There is such quality, such ability and such depth there that the only real issue for Jogi Loew is getting them all in the squad and then deciding which XI should take to the field.
They are arguably one of the six or seven nations capable of going to Brazil and winning and one of the four that should probably be looking at winning. Anything less than a semi-final appearance would genuinely be a surprise.
By the time the World Cup rolls around, it will have been 36 years since Germany didn't reach at least the quarter-finals. Don't expect that record to go tumbling any time soon.
It is unthinkable to Brazilians that Argentina could win the World Cup on Brazilian soil. For Argentines, it might just about be as perfect as football could get.

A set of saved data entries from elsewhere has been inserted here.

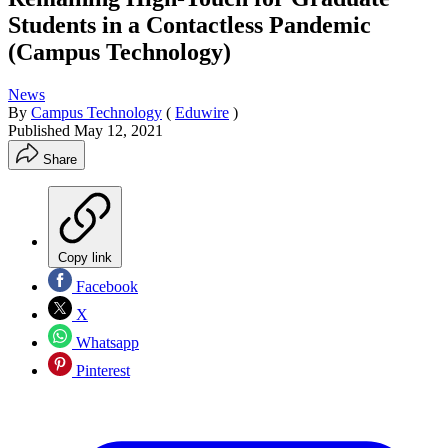
Students in a Contactless Pandemic
(Campus Technology)
News
By
Campus Technology
(
Eduwire
)
Published
May 12, 2021
Share
Copy link
Facebook
X
Whatsapp
Pinterest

It's too simplistic to say that this will simply boil down to whether Leo Messi gets properly fit, but he'll certainly have a say on the matter.
With Kun Aguero, Ezequiel Lavezzi, Angel Di Maria and many others, Argentina certainly have the firepower to do an awful lot of damage at this tournament—and let's face it, not before time. For such a huge nation within the game, they've underachieved since the 1990 event.
A quarter-final appearance should be the least they aim for, but they've managed that in three of the last four World Cups. Something more than that is required for this group of players, with Messi in their midst. The draw and their run in the knock-outs will dictate much of course, but the last four or indeed a final appearance is not out of reach.
Spain are the reigning World Cup holders and have won three successive major tournaments. For many, that makes them favourites heading into Brazil 2014.
Certainly they have the players, the level of ability and the mental confidence to believe it is possible to become the first back-to-back World Cup winners since Brazil themselves in '58 and '62, but somehow, question marks still remain over Vicente del Bosque's men.
Will they have a preferred striker in place? Will Diego Costa be that man, representing Spain in his home country? Is tiki-taka still the way forward, or can they be frustrated now?
The answers will, of course, be succinctly obvious when they rampage through to the latter stages of the tournament—but they've got to the point now where only a winner's medal will be deemed sufficient for Spain.
But they're not quite going to go that far in 2014.
Hosts, neutrals' favourites and perhaps the team most historically associated with the World Cup, Brazil will enter the 2014 edition as arguably both the nation with the best chance of winning and with the biggest expectation of doing so, too.
Their lack of competitive matches over the past few years did not hinder them in the FIFA Confederations Cup last summer, which they won, and the latter stages of the World Tour they embarked on in that period have arguably made them the most cohesive national side on the planet.
With solid tactics, plenty of depth in key positions and several standout names such as Neymar, Oscar and Thiago Silva, Brazil will be the team to beat on their own turf.
Stick your neck out time? Back them all the way in front of their own fans.